Eosinophilia is a relatively common finding in clinical practice and is often overlooked in the face of other clinical and biochemical features. Hypereosinophilic syndrome (HES) was initially defined by Chusid et al. [2] as (a) eosinophilia (>1.5×109/L eosinophils) for more than 6 months, (b) exclusion of secondary causes of eosinophilia such as drugs, allergies, and parasites, and (c) evidence of end organ damage. The first requirement was later removed to allow diagnosis of HES before permanent organ damage [3]. Owing to the recognition of recurrent cytogenetic and molecular abnormalities in patients with hypereosinophilia and because sustained eosinophilia can lead to end organ damage regardless of cause, eosinophilic disorders were reclassified by the World Health Organization in 2008 as (a) myeloid and lymphoid neoplasms associated with eosinophilia and abnormalities in the PDGFRA, PDGFRB, and FGFR1 genes, (b) chronic eosinophilia not otherwise specified, and (c) idiopathic HES. The term “HES” is now used to describe end organ damage secondary to hypereosinophilia of any etiology [4].
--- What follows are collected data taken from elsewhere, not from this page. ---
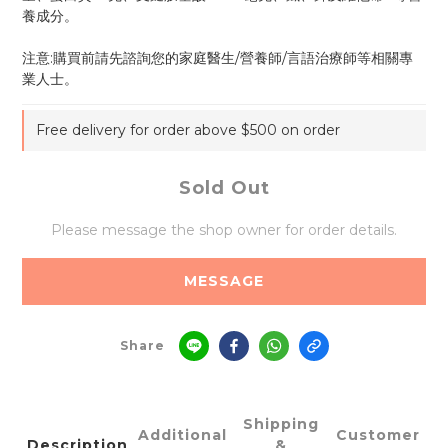
養成分。
注意:購買前請先諮詢您的家庭醫生/營養師/言語治療師等相關專
業人士。
Free delivery for order above $500 on order
Sold Out
Please message the shop owner for order details.
MESSAGE
Share
Shipping
Additional
Customer
Description
&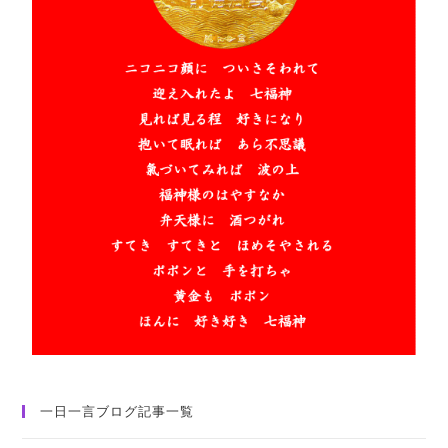
一日一言ブログ記事一覧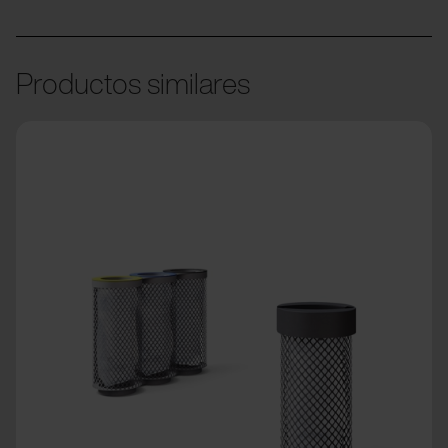
Productos similares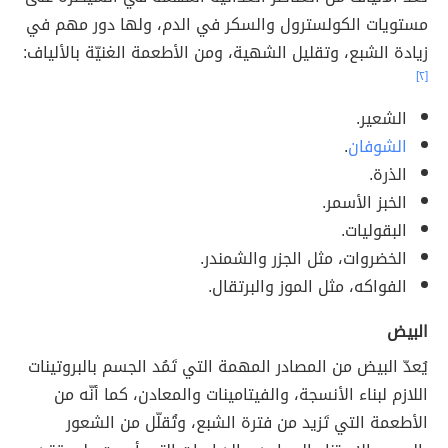
مستويات الكولسترول والسكر في الدم، ولها دور مهم في
زيادة الشبع، وتقليل الشهية، ومن الأطعمة الغنيّة بالألياف:
[٢]
الشعير.
الشوفان
.
الذرة.
الخبز الأسمر.
البقوليات.
الخضروات، مثل الجزر والشمندر.
الفواكه، مثل الموز والبرتقال.
البيض
يُعدّ البيض من المصادر المهمة التي تَمُد الجسم بالبروتينات
اللازم لبناء الأنسجة، والفيتامينات والمعادن، كما أنّه من
الأطعمة التي تَزيد من فترة الشبع، وتُقلّل من الشعور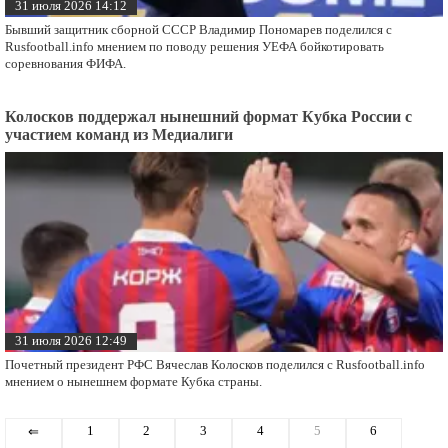
31 июля 2026 14:12
Бывший защитник сборной СССР Владимир Пономарев поделился с
Rusfootball.info мнением по поводу решения УЕФА бойкотировать
соревнования ФИФА.
Колосков поддержал нынешний формат Кубка России с
участием команд из Медиалиги
31 июля 2026 12:49
Почетный президент РФС Вячеслав Колосков поделился с Rusfootball.info
мнением о нынешнем формате Кубка страны.
1
2
3
4
5
6
⇐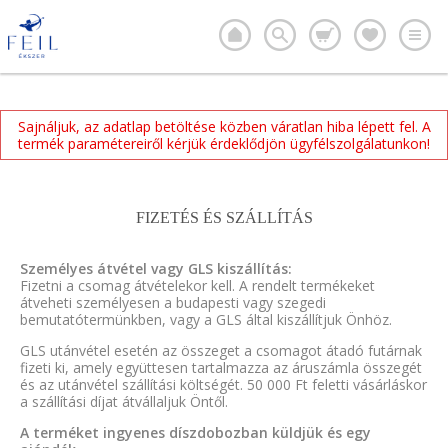
Sajnáljuk, az adatlap betöltése közben váratlan hiba lépett fel. A
termék paramétereiről kérjük érdeklődjön ügyfélszolgálatunkon!
FIZETÉS ÉS SZÁLLÍTÁS
Személyes átvétel vagy GLS kiszállítás:
Fizetni a csomag átvételekor kell. A rendelt termékeket
átveheti személyesen a budapesti vagy szegedi
bemutatótermünkben, vagy a GLS által kiszállítjuk Önhöz.
GLS utánvétel esetén az összeget a csomagot átadó futárnak
fizeti ki, amely együttesen tartalmazza az áruszámla összegét
és az utánvétel szállítási költségét. 50 000 Ft feletti vásárláskor
a szállítási díjat átvállaljuk Öntől.
A terméket ingyenes díszdobozban küldjük és egy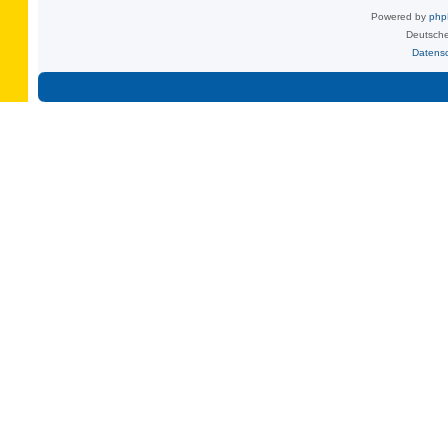
Powered by
ph
Deutsche
Datens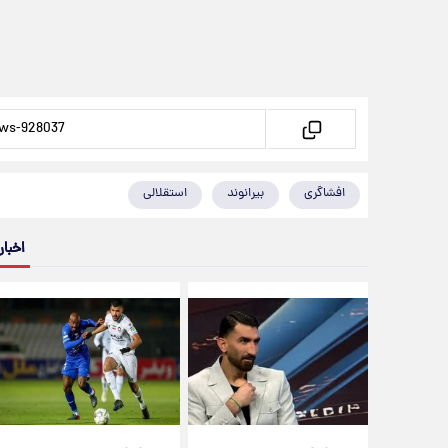
افشاگری
بیرانوند
استقلالی
اخبار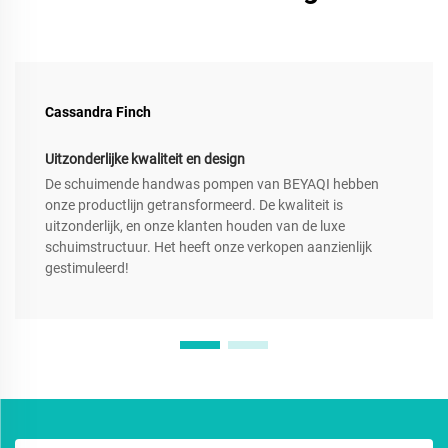
Cassandra Finch
Uitzonderlijke kwaliteit en design
De schuimende handwas pompen van BEYAQI hebben
onze productlijn getransformeerd. De kwaliteit is
uitzonderlijk, en onze klanten houden van de luxe
schuimstructuur. Het heeft onze verkopen aanzienlijk
gestimuleerd!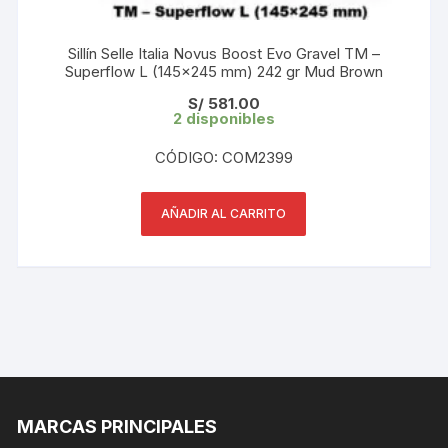
Sillín Selle Italia Novus Boost Evo Gravel TM –
Superflow L (145×245 mm) 242 gr Mud Brown
S/
581.00
2 disponibles
CÓDIGO: COM2399
AÑADIR AL CARRITO
MARCAS PRINCIPALES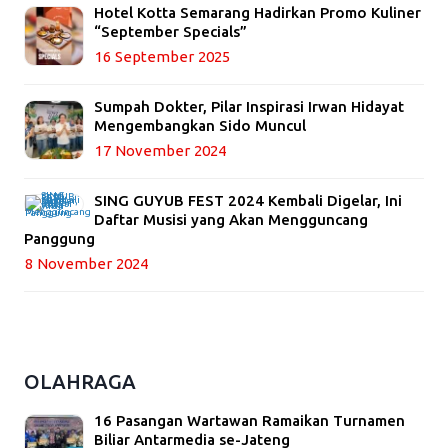
Hotel Kotta Semarang Hadirkan Promo Kuliner
“September Specials”
16 September 2025
Sumpah Dokter, Pilar Inspirasi Irwan Hidayat
Mengembangkan Sido Muncul
17 November 2024
SING GUYUB FEST 2024 Kembali Digelar, Ini
Daftar Musisi yang Akan Mengguncang
Panggung
8 November 2024
OLAHRAGA
16 Pasangan Wartawan Ramaikan Turnamen
Biliar Antarmedia se-Jateng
HES most commonly affects the hematological system (100%), cardiovascular system (58%), skin (56%), nervous system (54%), and pulmonary system (49%) [5]. Pulmonary involvement is a direct result of eosinophil-mediated damage or an indirect result of cardiac failure, pulmonary embolism, drug-related injuries, infection, or asthma [56]. The clinical presentation includes nocturnal coughing, wheezing, productive sputum, and dyspnea. Radiographic pulmonary abnormalities (14–28% of cases) include nodules, interlobular septal thickening, ground-glass opacities, pleural effusion, focal or diffuse infiltrates, atelectasis, fibrosis, and on rare occasions, hilar adenopathy and pulmonary hypertension [6]. Occurrence of ARDS in HES is extremely rare, with only a few case reports [67]. In a study by Dulohery et al. [6] of 49 patients with HES, symptomatic pulmonary involvement, radiographic abnormalities (parenchymal infiltrates, pleural effusion, lymphadenopathy, and emboli), and asthma were observed in 63%, 43%, and 27% of the patients, respectively; none of the cases involved ARDS. The most commonly reported radiographic findings for HES are ground glass opacities and patchy consolidation.
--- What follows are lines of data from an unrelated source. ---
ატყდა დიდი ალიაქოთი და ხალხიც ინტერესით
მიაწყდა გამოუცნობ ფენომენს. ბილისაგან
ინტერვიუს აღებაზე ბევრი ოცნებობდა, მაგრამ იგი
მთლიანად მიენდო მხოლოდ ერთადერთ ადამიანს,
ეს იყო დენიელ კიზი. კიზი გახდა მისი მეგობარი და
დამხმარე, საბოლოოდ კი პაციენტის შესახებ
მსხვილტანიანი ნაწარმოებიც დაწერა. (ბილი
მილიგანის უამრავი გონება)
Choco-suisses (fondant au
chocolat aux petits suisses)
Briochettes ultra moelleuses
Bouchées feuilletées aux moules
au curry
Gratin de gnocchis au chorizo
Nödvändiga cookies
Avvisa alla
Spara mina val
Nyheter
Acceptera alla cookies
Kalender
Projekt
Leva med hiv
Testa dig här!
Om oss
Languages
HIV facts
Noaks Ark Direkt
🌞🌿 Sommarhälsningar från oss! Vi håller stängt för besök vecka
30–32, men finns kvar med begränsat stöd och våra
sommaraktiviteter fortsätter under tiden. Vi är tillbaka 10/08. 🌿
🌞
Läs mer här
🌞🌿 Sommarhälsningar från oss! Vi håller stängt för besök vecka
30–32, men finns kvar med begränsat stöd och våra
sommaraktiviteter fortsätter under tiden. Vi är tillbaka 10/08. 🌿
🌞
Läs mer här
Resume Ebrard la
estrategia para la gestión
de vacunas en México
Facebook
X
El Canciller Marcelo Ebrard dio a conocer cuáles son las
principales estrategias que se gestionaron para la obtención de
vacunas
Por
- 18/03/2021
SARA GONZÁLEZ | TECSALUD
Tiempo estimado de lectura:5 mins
Imatinib (100–400 mg daily) is the standard treatment for myeloid/lymphoid neoplasms with PDGFRA gene rearrangements, and almost all patients with this disease achieve CHR and a 3-log reduction in PDGFRA transcript levels within 1 month and 1 year of therapy, respectively. Primary and acquired imatinib resistance is unusual. Relapses after imatinib discontinuation have been documented, but molecular remission can be successfully achieved following imatinib re-initiation [8]. The absence of troponin-I expression and a normal PCWP ruled out cardiogenic pulmonary edema secondary to heart involvement in our case.
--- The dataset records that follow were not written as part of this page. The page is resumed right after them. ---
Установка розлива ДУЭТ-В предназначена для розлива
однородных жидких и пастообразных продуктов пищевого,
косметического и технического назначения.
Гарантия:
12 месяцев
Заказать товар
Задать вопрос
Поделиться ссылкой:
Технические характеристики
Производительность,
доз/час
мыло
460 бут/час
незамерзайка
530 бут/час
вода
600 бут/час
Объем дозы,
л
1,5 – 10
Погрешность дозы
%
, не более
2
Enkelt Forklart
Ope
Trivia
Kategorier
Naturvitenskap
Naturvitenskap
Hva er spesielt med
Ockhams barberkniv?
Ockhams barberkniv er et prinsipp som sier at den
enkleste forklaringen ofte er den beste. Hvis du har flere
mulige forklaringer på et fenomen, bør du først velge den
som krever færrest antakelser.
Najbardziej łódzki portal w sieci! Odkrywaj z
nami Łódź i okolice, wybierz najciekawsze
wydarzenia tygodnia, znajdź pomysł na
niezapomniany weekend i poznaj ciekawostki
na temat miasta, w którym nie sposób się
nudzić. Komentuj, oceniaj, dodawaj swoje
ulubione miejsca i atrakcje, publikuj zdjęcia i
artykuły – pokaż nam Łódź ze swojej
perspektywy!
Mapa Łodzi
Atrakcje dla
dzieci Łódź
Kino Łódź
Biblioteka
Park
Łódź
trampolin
The present case highlights two important points: HES is an important reversible etiology of ARDS, and eosinophilia in the setting of ARDS should never be overlooked. The presence of organomegaly and an elevated LDH level may provide early clues as to the underlying myeloproliferative process. FIP1L1-PDGFRA transcripts must be identified as early as possible in HES cases, as treatment with imatinib may aid patients without the need for mechanical ventilation.

Figures
Fig. 1.

(A) Chest X-ray (posteroanterior view) showing diffuse alveolar opacities with a normal cardiac shadow. (B) Chest X-ray 1 week after treatment with imatinib mesylate showing complete resolution of the infiltrates.


Fig. 2.

(A, B) Computed tomography scans showing confluent symmetrical central airspace shadows indicating pulmonary edema.


Fig. 3.

Photomicrographs showing (A) intra-alveolar Masson bodies indicating an organizing pneumonia pattern (hematoxylin and eosin, ×200), (B) Masson bodies (Masson's trichrome stain, ×200), (C) a few alveoli with fibrin balls (hematoxylin and eosin, ×200), and (D) an interstitial eosinophilic infiltrate (hematoxylin and eosin, ×400).